▸ **DOCUMENT TEXT**:
==========

I only had to so much as glance on the title of this book, Why Not Kill Them All?, to decide that I had to read it, no matter what. The art of warfare and mankind's quite unbelievable skill and capacity to stubbornly refuse killing and slaughtering his fellow man has fascinated, as well as frightened me, as far back as I can remember. And even though I've tried, in so many different ways and for such a very long time, I still fail miserably trying to get a real sense of understanding of these people, how and what these men (and women and children) who are more than happy to go to war and kill whoever has been designated as the "enemy" actually think about their own actions.

I've never killed anyone, let alone been in a fight, but yeah, of course I've wondered what it's like to take someone else's life. Just do the actual deed. Experience how it feels.

And how you rationalize it. Because if you look at it in an extremely cynical and simplified way, this act - this deliberate eradication of the life of a dissident - is nothing but an act of supreme childishness and needlessness. To even begin to think how someone in a split second can be both willing and eager to take someone else's life as easy as snapping one's fingers truly boggles my mind again and again.

How can this be? Is it too much to simply classify someone as mentally insane if he or she believes an act of murder (warfare included, which is really just legalized mass murder) can ever be justified and/necessary? After all, there is no method of problem-solving as definitive as killing. And shouldn't Homo sapiens, the only animal with an awareness of the notion of how everything in the end must finally die, at this day and age be able to solve any problem whatsoever without resorting to killing?

==========

▸ **REQUIRED ACTIONS**:
a) Translate this sentence from the book review above into Spanish: "I've never killed anyone, let alone been in a fight, but yeah, of course I've wondered what it's like to take someone else's life."
b) According to the book review above, what is warfare really?

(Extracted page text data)
==========

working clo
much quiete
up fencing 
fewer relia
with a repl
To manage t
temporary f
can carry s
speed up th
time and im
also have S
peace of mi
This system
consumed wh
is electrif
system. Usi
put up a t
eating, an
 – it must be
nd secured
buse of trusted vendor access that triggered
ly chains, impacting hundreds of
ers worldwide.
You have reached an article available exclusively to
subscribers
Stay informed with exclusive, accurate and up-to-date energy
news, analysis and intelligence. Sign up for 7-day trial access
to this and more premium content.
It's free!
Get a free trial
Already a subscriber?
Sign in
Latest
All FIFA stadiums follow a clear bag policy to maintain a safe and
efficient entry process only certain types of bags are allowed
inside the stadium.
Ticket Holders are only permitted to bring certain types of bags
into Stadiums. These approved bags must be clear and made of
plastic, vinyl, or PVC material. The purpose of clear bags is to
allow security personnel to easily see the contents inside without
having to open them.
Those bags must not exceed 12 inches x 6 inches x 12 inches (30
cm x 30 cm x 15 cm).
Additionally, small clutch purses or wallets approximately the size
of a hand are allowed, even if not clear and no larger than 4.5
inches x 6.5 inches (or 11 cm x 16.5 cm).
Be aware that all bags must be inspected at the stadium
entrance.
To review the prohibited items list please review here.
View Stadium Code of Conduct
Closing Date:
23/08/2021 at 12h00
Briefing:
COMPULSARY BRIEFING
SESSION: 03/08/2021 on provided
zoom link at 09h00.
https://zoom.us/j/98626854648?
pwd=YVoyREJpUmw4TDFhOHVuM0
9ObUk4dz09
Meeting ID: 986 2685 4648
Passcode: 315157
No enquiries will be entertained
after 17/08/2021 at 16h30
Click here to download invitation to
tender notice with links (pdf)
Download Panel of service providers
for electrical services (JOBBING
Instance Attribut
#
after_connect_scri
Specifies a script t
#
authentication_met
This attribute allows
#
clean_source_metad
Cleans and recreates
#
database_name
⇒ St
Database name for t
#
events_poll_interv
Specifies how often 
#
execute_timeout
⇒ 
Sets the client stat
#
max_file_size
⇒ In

==========

▸ **OUTPUTS FOR THE TASKS**:
a) Nunca he matado a nadie, y mucho menos he estado en una pelea, pero sí, claro que me he preguntado cómo es quitarle la vida a otra persona.

b) Legalized mass murder.